▽

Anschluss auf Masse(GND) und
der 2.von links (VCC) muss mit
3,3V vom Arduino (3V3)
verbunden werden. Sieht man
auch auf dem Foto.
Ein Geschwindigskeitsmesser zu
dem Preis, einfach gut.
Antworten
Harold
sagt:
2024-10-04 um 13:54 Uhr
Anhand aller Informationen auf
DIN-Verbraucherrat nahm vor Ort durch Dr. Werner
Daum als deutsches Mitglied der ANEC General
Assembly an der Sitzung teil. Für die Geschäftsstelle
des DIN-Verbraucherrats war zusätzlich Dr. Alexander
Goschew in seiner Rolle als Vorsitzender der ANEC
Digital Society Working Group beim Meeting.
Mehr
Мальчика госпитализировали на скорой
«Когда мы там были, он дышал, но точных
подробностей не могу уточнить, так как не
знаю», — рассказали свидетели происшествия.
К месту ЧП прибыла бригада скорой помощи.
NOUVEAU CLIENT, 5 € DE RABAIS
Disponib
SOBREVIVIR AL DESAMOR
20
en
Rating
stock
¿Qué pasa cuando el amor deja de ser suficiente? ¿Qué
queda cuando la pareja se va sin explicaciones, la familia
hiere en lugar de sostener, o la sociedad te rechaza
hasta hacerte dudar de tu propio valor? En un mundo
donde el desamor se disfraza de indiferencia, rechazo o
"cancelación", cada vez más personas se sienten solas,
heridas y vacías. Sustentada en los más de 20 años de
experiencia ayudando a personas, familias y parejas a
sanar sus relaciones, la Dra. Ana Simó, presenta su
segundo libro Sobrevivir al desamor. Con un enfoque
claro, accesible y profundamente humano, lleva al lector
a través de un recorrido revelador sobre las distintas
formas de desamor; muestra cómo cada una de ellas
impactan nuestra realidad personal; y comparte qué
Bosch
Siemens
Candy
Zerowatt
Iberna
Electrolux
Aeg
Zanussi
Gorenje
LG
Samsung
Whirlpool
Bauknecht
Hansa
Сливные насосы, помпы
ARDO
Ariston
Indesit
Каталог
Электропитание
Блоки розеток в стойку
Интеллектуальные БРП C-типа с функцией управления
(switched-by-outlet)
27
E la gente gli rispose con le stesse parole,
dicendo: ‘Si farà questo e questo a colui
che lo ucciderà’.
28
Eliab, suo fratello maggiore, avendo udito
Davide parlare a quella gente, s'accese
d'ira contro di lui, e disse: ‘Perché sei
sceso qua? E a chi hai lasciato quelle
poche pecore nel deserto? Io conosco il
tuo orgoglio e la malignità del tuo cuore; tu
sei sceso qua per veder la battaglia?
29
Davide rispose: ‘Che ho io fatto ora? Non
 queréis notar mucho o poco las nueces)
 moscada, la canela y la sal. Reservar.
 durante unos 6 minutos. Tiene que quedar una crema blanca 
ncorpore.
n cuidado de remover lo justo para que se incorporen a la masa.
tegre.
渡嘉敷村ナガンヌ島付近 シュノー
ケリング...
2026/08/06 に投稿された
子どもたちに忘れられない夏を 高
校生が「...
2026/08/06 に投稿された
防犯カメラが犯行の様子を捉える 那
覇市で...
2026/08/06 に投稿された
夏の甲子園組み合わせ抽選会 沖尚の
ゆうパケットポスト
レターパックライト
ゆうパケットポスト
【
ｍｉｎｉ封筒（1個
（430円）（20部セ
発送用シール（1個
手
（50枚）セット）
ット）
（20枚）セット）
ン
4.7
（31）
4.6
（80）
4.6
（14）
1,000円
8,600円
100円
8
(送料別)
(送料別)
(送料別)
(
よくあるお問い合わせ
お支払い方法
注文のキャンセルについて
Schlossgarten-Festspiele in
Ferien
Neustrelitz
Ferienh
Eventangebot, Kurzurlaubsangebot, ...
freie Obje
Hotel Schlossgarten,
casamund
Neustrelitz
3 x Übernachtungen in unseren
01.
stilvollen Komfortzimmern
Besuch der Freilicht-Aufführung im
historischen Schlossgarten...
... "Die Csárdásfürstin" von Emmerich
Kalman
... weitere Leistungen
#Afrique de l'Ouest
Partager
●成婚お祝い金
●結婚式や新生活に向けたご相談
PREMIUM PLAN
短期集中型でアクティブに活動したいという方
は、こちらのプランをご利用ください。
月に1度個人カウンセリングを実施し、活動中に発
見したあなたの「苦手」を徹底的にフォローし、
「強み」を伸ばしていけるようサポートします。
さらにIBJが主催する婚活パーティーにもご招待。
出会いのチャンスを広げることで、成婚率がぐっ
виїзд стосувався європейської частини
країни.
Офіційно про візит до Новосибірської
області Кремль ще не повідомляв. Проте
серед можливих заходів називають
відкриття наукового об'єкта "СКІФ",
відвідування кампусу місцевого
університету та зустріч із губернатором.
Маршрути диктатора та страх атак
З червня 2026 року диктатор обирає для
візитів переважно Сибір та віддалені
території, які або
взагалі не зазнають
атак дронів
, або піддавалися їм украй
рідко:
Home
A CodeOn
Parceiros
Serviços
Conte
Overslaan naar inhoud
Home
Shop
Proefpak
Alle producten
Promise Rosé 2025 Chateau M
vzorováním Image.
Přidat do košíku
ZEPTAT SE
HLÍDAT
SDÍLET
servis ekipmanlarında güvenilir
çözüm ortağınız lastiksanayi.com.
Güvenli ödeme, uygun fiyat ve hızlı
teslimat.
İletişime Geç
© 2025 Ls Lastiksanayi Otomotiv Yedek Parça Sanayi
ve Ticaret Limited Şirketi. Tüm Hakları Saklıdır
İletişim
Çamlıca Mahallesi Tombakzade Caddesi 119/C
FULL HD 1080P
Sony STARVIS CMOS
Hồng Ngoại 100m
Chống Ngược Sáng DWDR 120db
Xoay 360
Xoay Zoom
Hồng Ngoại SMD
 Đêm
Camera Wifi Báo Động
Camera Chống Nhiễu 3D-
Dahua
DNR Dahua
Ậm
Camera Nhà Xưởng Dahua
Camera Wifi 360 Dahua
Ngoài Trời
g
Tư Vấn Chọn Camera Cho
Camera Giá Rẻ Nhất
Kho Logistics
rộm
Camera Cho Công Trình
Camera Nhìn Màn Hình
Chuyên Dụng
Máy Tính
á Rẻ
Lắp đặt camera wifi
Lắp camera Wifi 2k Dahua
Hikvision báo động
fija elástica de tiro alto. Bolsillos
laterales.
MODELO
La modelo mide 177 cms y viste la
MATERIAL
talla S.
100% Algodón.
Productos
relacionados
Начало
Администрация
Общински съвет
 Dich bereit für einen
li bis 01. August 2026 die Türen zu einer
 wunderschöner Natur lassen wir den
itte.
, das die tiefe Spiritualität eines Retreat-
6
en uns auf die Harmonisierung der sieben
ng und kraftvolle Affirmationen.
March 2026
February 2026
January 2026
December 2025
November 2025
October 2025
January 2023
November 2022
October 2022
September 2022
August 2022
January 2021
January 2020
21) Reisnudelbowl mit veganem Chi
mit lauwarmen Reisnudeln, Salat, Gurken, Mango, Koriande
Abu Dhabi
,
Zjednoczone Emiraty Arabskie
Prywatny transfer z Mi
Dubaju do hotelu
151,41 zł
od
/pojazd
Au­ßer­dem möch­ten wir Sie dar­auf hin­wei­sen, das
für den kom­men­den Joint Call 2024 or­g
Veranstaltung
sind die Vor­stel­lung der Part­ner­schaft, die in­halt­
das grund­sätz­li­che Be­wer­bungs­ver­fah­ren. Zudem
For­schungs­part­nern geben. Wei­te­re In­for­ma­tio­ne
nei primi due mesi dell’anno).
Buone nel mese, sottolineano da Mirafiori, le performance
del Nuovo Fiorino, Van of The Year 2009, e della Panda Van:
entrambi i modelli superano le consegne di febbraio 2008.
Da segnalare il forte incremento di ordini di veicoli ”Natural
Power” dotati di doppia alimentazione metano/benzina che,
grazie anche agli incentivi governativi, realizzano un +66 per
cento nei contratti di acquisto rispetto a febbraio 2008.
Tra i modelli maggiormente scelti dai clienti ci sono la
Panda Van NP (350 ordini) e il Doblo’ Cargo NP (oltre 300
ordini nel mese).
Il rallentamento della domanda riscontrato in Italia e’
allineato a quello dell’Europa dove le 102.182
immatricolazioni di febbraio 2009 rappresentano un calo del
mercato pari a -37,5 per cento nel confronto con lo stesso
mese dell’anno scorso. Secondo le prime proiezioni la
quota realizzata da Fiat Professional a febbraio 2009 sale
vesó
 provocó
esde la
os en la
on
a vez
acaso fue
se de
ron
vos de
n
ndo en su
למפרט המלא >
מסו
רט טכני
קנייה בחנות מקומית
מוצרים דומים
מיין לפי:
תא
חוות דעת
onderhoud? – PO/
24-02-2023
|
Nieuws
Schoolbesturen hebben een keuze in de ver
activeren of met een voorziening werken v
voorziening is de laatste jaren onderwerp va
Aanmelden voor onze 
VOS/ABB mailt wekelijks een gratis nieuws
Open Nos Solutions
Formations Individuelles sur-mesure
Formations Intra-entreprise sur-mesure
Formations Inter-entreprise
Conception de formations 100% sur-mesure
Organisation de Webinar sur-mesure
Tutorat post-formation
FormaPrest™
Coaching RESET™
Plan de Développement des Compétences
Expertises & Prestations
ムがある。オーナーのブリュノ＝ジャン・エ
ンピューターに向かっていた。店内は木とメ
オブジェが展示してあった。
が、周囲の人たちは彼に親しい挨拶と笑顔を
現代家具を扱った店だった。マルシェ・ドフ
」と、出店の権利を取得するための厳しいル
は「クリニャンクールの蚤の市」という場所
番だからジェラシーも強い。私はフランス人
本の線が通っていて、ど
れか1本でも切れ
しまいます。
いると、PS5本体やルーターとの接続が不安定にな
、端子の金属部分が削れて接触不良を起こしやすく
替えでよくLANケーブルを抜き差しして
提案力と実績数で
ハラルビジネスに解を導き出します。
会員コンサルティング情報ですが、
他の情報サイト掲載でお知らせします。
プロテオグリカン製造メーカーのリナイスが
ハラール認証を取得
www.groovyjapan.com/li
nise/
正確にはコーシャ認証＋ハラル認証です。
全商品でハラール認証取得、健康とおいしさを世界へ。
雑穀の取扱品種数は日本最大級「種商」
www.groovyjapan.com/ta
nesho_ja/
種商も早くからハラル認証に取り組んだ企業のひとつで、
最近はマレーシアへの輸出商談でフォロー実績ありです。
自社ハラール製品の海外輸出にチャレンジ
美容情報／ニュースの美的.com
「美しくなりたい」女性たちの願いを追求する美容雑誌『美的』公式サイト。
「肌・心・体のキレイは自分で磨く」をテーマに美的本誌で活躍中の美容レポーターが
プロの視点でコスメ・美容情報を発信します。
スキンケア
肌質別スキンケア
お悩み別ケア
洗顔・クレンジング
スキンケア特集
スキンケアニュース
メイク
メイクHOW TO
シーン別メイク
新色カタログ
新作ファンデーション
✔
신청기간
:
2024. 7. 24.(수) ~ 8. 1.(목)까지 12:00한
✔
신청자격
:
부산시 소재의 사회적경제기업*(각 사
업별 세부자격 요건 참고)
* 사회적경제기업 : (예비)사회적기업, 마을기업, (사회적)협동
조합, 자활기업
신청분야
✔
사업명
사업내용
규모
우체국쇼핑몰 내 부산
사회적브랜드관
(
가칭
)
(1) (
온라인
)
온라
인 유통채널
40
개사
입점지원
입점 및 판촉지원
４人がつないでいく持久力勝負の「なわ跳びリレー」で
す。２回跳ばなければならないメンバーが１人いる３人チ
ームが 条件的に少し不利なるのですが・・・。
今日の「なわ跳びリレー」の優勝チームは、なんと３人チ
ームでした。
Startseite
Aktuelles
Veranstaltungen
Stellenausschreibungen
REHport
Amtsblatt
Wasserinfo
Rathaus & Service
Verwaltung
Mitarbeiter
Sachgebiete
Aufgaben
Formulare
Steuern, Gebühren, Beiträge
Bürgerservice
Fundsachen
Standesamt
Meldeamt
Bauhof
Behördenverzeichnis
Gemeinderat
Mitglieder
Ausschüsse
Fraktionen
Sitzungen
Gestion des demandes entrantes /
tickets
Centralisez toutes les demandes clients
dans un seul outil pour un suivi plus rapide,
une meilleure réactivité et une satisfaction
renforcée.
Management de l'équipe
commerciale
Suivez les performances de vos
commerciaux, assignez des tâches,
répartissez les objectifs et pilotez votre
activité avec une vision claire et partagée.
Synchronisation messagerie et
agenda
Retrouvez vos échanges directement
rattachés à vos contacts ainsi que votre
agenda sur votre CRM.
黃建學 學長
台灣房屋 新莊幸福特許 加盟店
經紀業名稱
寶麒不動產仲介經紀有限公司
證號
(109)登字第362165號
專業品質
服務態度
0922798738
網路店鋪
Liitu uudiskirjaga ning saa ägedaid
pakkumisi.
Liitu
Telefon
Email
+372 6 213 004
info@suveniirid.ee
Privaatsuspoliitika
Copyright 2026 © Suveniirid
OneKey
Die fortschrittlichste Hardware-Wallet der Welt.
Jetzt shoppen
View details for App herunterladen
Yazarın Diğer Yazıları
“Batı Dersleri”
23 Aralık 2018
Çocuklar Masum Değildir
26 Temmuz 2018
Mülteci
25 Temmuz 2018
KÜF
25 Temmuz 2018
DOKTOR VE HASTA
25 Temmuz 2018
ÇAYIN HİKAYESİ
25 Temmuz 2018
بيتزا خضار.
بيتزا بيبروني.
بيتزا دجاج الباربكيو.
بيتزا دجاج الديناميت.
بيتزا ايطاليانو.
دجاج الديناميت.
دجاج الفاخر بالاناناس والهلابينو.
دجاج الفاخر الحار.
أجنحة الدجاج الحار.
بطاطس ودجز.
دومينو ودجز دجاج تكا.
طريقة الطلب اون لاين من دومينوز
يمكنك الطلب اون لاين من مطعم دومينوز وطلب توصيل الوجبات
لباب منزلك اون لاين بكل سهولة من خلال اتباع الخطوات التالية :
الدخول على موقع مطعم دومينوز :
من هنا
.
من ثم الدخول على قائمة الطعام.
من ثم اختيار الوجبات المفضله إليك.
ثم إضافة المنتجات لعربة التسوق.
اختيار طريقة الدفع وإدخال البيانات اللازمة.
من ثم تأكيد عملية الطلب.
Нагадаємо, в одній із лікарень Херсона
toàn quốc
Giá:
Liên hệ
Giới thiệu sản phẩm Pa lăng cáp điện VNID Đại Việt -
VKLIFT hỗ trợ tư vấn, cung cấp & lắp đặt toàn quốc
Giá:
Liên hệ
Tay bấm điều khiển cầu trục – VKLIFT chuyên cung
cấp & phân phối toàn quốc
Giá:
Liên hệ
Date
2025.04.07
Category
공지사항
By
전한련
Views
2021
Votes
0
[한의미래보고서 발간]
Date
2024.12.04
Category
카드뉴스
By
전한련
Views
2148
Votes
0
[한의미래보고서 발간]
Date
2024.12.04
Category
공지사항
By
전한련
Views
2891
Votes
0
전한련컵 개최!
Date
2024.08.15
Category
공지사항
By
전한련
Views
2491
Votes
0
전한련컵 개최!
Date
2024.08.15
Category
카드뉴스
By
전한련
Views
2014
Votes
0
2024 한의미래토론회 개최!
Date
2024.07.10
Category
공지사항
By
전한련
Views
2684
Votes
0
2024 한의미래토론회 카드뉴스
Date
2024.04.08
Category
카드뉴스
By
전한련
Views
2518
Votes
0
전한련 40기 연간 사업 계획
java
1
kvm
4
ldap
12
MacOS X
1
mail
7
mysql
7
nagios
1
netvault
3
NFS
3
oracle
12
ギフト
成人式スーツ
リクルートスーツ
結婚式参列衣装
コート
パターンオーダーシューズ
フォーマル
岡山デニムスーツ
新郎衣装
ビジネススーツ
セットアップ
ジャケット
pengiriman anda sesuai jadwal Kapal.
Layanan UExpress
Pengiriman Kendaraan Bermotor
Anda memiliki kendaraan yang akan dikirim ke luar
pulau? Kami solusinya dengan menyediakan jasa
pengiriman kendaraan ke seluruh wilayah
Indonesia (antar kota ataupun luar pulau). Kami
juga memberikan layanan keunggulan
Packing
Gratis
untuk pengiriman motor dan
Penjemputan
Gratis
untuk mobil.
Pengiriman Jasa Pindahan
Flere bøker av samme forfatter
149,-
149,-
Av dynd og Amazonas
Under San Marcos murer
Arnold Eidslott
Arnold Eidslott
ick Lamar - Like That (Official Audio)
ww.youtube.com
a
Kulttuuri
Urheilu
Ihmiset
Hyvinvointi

△

### Aim of the task:
Start at the line with "2024 한의미래토론회 카드뉴스". Give that line and every line after it again, word for word, through the last line above.

### Reply:
2024 한의미래토론회 카드뉴스
Date
2024.04.08
Category
카드뉴스
By
전한련
Views
2518
Votes
0
전한련 40기 연간 사업 계획
java
1
kvm
4
ldap
12
MacOS X
1
mail
7
mysql
7
nagios
1
netvault
3
NFS
3
oracle
12
ギフト
成人式スーツ
リクルートスーツ
結婚式参列衣装
コート
パターンオーダーシューズ
フォーマル
岡山デニムスーツ
新郎衣装
ビジネススーツ
セットアップ
ジャケット
pengiriman anda sesuai jadwal Kapal.
Layanan UExpress
Pengiriman Kendaraan Bermotor
Anda memiliki kendaraan yang akan dikirim ke luar
pulau? Kami solusinya dengan menyediakan jasa
pengiriman kendaraan ke seluruh wilayah
Indonesia (antar kota ataupun luar pulau). Kami
juga memberikan layanan keunggulan
Packing
Gratis
untuk pengiriman motor dan
Penjemputan
Gratis
untuk mobil.
Pengiriman Jasa Pindahan
Flere bøker av samme forfatter
149,-
149,-
Av dynd og Amazonas
Under San Marcos murer
Arnold Eidslott
Arnold Eidslott
ick Lamar - Like That (Official Audio)
ww.youtube.com
a
Kulttuuri
Urheilu
Ihmiset
Hyvinvointi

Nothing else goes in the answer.